PAYG withholding, super and STP in a high-turnover environment
Income tax is withheld from every employee's pay under PAYG. With a casual workforce that moves in and out frequently, collecting a valid Tax File Number declaration before the first pay run matters. Without a TFN, you're required to withhold at the top marginal rate — an outcome that annoys employees and creates unnecessary adjustment work.
The Superannuation Guarantee sits at 12% of ordinary time earnings. Penalty rates paid for ordinary hours count as ordinary time earnings for super purposes. Overtime does not. The distinction is important in food and beverage, where penalty rates are common — miscategorising them means you either underpay super or overpay it.
If an employee has a HECS/HELP debt, their repayments are withheld through payroll on a banded scale based on their annual income. Casual employees with variable hours can drift in and out of repayment thresholds across a year, so it's worth checking the calculation if their income changes significantly.
Every pay event must be reported to the ATO via Single Touch Payroll. In practical terms, this means each time you process a pay run, the ATO receives income, tax and super data automatically. Year-end finalisation must be completed by 14 July.

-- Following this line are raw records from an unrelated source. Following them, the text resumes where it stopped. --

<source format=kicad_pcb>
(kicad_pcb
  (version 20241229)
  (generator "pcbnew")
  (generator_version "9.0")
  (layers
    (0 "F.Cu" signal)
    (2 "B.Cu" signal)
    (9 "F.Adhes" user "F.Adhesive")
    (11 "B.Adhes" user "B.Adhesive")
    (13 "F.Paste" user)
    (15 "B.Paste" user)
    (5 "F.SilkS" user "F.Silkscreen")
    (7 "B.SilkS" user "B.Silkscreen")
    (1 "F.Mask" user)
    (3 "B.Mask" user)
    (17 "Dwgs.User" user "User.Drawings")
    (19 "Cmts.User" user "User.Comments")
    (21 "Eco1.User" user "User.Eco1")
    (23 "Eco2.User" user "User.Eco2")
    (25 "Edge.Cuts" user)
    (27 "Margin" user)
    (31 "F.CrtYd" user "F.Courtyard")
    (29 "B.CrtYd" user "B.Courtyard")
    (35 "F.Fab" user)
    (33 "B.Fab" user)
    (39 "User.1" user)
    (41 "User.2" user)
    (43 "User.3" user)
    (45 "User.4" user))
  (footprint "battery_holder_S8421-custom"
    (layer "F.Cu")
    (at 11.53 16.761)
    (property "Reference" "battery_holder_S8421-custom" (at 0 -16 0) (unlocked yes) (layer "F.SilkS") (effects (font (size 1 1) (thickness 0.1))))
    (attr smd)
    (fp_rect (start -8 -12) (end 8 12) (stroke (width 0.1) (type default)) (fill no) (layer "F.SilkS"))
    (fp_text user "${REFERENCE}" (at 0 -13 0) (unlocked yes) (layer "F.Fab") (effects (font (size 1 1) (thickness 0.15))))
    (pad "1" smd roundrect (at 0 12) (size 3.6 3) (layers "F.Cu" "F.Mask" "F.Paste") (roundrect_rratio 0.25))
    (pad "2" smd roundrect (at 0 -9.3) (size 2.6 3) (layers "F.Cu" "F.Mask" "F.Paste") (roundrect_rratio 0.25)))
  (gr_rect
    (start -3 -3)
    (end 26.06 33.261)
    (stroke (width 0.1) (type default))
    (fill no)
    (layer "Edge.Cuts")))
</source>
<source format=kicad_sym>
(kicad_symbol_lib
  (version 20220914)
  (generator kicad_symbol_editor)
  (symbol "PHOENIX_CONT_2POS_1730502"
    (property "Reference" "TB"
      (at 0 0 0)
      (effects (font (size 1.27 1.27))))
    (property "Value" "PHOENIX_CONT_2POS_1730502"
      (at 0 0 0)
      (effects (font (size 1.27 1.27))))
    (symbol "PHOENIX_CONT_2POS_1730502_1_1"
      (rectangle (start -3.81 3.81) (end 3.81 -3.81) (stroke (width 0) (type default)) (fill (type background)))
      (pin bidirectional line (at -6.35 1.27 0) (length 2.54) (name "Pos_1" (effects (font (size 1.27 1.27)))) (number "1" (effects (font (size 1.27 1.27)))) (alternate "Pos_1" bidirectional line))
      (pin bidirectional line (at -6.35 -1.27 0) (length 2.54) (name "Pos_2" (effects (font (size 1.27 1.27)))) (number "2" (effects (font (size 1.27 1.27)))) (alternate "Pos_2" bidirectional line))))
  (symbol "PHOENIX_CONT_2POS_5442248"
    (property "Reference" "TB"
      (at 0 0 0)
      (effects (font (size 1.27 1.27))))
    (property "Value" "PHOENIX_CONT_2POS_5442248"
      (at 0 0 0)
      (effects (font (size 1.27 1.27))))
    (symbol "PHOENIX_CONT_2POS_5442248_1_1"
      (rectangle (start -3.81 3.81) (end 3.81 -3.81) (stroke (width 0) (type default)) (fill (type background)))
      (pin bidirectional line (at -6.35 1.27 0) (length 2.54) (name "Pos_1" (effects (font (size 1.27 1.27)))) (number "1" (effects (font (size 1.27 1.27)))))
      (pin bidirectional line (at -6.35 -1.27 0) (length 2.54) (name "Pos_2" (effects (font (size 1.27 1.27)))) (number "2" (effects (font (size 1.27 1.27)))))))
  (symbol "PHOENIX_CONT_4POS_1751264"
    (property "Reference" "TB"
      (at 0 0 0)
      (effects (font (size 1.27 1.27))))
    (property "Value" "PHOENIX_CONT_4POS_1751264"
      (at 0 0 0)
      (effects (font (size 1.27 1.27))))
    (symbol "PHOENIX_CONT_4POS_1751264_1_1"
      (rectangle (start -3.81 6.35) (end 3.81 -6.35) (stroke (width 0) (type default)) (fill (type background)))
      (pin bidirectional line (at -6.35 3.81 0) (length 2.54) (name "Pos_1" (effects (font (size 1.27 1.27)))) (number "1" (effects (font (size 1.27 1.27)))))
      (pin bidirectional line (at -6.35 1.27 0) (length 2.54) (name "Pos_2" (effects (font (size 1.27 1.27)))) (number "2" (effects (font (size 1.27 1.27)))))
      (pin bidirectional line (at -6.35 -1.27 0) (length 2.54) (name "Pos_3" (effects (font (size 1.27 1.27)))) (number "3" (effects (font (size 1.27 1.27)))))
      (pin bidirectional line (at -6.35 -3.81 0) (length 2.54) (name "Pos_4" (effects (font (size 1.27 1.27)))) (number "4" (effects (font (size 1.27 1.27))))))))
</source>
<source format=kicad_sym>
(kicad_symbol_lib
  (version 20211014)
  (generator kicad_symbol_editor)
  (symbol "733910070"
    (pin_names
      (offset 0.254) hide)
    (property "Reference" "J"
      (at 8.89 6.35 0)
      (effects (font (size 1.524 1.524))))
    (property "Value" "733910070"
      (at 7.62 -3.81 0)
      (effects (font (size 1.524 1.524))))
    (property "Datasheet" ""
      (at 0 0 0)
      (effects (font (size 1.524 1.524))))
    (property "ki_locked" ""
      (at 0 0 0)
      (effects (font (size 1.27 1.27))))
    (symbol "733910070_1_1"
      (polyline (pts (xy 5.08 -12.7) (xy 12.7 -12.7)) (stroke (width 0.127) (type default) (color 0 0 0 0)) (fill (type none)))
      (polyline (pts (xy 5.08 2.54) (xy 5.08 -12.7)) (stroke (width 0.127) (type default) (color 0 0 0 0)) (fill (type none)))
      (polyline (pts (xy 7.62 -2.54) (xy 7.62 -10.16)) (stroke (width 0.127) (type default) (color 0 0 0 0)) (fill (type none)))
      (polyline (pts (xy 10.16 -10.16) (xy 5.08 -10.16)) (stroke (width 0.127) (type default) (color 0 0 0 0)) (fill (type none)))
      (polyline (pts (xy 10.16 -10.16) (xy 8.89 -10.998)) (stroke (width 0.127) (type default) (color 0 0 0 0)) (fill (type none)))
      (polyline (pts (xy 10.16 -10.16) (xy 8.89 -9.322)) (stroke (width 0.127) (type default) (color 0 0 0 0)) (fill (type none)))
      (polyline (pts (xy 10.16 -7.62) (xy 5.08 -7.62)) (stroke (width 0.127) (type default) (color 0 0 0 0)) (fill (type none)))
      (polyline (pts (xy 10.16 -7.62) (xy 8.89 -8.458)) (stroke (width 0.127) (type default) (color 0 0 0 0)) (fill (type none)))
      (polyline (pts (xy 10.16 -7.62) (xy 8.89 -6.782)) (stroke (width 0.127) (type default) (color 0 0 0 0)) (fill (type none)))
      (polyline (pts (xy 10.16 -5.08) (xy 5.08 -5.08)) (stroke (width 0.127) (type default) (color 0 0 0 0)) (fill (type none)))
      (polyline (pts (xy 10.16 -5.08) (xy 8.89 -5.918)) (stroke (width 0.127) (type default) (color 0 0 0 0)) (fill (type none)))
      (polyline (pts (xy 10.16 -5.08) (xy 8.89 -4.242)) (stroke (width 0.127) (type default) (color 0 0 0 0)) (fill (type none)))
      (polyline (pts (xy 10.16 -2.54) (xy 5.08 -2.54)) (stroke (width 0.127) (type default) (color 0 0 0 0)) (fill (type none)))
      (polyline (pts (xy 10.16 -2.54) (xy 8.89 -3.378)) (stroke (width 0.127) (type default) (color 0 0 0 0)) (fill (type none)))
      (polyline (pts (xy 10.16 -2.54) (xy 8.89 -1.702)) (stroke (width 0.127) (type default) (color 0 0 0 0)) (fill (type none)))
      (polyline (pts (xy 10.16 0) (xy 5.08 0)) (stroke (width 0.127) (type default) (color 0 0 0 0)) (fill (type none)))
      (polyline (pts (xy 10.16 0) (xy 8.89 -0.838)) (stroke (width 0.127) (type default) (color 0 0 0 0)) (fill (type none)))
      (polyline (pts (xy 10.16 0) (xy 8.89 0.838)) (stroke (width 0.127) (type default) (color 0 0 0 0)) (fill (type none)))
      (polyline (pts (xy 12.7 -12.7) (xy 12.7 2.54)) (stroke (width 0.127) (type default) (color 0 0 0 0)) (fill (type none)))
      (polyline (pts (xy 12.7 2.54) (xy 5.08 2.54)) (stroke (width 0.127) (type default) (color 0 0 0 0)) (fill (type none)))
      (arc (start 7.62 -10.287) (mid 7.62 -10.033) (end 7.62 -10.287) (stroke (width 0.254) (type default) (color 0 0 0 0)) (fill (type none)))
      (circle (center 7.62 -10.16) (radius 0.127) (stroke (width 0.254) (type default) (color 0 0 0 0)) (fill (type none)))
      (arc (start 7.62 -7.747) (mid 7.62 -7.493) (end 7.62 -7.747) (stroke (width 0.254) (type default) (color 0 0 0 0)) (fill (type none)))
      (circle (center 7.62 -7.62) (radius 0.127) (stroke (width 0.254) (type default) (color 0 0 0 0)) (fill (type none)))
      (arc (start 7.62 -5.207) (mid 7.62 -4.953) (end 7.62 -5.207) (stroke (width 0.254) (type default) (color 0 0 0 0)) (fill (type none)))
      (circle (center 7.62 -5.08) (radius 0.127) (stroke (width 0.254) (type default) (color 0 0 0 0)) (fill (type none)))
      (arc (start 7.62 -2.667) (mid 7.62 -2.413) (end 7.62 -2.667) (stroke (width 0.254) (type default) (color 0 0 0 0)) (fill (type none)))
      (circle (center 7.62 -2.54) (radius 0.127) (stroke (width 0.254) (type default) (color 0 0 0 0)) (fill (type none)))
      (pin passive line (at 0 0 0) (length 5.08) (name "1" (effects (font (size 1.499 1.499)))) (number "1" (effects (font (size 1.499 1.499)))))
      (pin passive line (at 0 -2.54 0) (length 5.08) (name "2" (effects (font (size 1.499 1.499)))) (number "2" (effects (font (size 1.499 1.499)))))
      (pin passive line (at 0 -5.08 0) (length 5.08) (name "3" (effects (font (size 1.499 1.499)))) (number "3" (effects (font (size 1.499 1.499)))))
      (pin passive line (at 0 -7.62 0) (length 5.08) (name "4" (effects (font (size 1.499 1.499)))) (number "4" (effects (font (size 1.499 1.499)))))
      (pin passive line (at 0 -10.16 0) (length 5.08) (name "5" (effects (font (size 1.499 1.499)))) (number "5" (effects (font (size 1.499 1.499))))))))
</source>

In a business where staff change constantly and pay runs may happen weekly or even more frequently, a payroll system that handles STP natively is not optional — manual STP lodgement at scale is not realistic.
Annual leave, rostering and the NES baseline
Under the National Employment Standards, permanent employees accrue four weeks of annual leave per year. Full-time and part-time employees also accrue personal/carer's leave. Casuals do not accrue leave, which is one reason the industry uses them so heavily — but the casual loading must genuinely reflect this trade-off or you risk a classification dispute.
Rostering is where many food and beverage businesses create payroll problems for themselves. Swapped shifts, last-minute call-ins and split shifts need to be recorded accurately. If your roster and your payroll records don't match, you have an exposure. Underpayment wage theft laws have strengthened in recent years; the risk of an underpayment claim is real and the penalties are significant.
Keep time and attendance records that link directly to your payroll calculations. The record should show the exact start and finish time, any unpaid breaks, and the applicable rate for each hour. This is your defence if a pay dispute arises.
Redundancy and termination payments
When a permanent employee's role is made redundant, the NES provides a redundancy pay scale based on years of continuous service. The scale steps up at defined service milestones. Redundancy pay is calculated on ordinary time earnings and is generally tax-free up to a statutory limit.
Final pay on termination — whether redundancy, resignation or dismissal — must include any accrued but untaken annual leave paid out at the ordinary rate, plus leave loading if the award provides it. Timing requirements for final pay vary; your relevant award may specify a deadline that is tighter than the general requirement.
For businesses running payroll across multiple venues or entities, consolidating employee records and termination calculations into one system reduces the chance of a missed entitlement at the point of exit.